→ **EXERCISE DIRECTIONS**
From the records below, copy each line that has the word "Eslabon" in it.

→ **INPUT FOR THIS TASK**
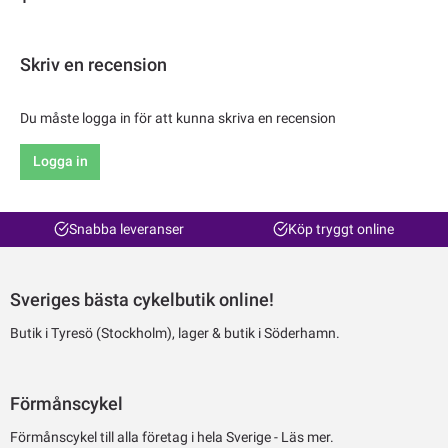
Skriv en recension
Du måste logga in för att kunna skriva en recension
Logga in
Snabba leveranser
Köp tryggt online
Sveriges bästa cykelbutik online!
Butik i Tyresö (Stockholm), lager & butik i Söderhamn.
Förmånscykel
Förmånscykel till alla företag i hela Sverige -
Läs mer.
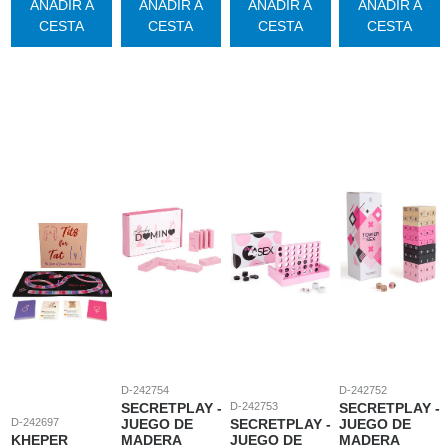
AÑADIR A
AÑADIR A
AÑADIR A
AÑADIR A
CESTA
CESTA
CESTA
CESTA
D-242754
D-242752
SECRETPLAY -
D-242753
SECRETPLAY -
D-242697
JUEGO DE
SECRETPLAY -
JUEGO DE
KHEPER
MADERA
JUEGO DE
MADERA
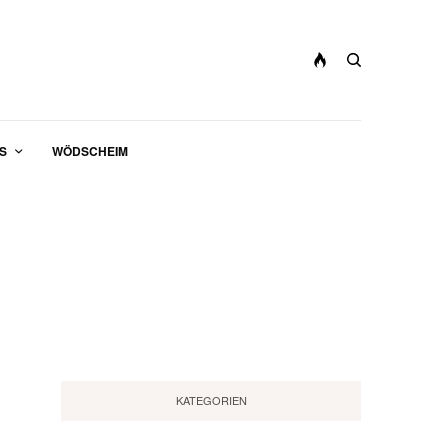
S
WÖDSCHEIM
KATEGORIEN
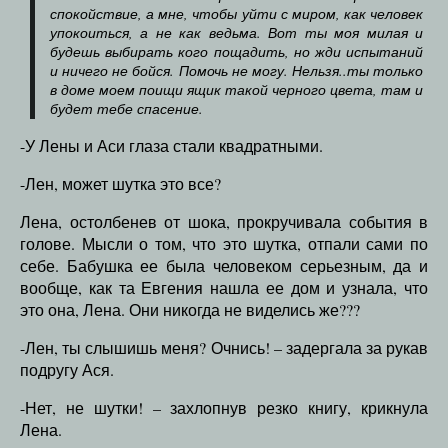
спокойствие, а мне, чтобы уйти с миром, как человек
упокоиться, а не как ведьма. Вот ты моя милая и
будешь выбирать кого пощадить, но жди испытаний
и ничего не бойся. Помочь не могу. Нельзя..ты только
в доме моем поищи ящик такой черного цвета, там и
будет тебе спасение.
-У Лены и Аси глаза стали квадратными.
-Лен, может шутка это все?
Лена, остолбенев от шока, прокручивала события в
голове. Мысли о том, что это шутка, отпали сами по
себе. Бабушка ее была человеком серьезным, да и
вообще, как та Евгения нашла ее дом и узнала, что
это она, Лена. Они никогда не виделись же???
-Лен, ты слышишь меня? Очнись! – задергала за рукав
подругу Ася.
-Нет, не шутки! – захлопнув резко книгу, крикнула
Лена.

--

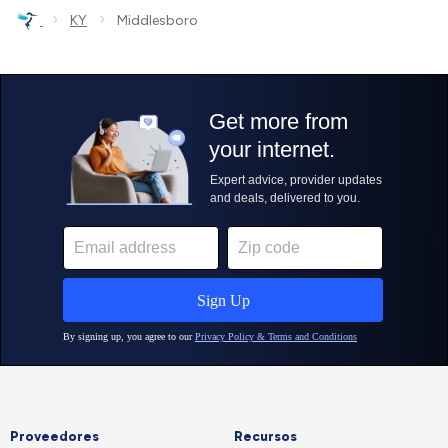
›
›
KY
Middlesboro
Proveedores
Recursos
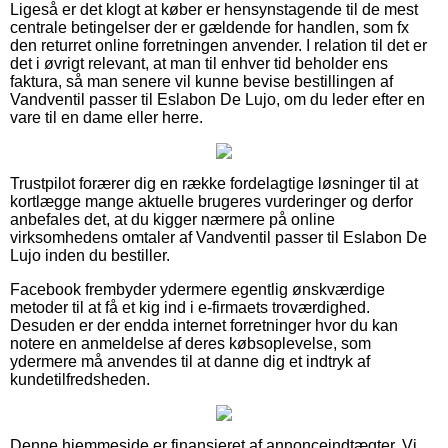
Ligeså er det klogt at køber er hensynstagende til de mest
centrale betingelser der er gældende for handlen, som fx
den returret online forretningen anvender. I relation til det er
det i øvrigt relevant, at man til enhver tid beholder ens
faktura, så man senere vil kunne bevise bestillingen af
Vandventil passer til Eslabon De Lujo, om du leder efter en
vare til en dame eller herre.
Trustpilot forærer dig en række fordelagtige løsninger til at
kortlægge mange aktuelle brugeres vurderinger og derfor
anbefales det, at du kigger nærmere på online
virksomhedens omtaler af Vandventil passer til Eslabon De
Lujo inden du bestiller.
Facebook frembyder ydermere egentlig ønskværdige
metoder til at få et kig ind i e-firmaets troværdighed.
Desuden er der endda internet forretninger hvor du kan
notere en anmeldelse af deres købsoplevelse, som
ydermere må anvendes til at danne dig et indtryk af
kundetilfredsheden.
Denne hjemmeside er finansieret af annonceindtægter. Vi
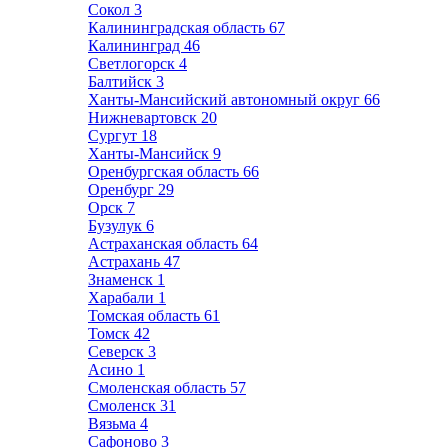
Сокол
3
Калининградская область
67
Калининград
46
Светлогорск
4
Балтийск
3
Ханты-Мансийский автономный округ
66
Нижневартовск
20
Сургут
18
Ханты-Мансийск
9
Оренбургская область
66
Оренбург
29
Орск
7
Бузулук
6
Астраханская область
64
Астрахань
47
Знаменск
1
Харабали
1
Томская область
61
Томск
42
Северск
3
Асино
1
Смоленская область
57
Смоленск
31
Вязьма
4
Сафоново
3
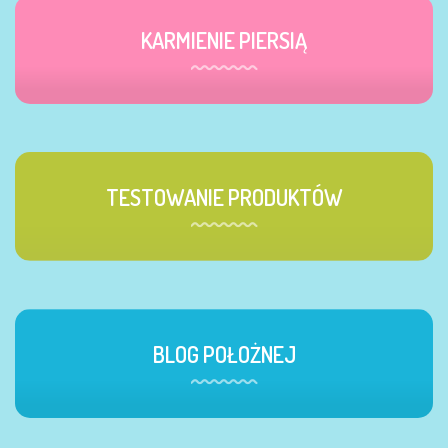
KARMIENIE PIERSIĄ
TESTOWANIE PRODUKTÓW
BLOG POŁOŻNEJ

--

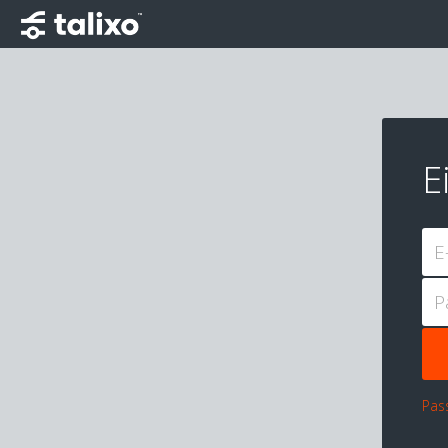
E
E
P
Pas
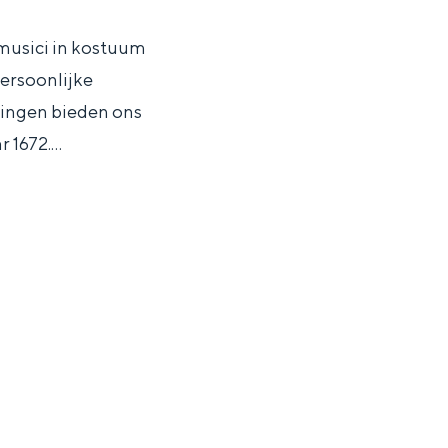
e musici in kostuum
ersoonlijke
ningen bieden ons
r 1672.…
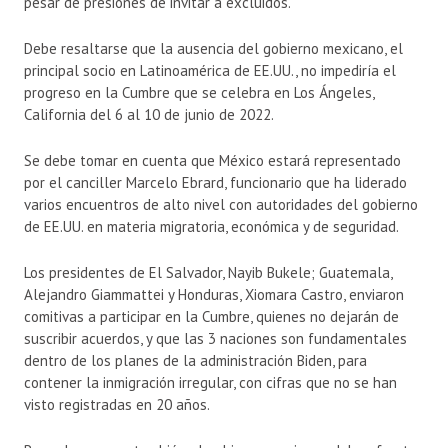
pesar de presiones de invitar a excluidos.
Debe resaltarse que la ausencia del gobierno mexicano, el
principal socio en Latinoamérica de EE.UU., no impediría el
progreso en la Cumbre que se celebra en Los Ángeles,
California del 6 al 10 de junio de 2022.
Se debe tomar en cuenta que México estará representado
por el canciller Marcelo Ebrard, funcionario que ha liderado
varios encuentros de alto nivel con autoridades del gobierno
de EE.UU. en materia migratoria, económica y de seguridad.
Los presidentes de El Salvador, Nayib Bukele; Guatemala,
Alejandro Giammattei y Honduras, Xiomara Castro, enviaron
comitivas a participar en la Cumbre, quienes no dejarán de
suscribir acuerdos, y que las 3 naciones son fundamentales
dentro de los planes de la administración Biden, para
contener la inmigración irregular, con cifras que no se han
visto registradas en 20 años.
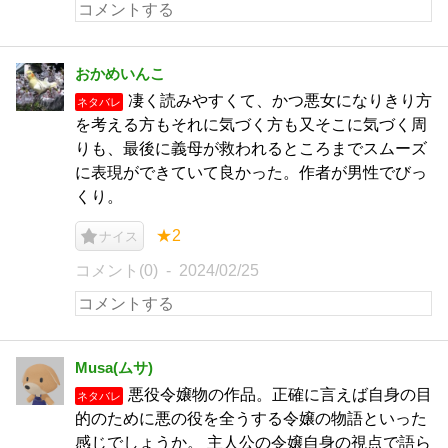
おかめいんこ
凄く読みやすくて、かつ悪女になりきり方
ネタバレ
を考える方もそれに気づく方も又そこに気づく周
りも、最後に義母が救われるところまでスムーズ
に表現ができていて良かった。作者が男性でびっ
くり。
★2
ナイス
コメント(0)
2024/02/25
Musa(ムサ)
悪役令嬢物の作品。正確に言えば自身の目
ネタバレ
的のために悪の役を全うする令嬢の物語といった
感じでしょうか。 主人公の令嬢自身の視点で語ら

→ **RESPONSE TO THIS TASK**
Vandventil passer til Eslabon De Lujo, om du leder efter en
virksomhedens omtaler af Vandventil passer til Eslabon De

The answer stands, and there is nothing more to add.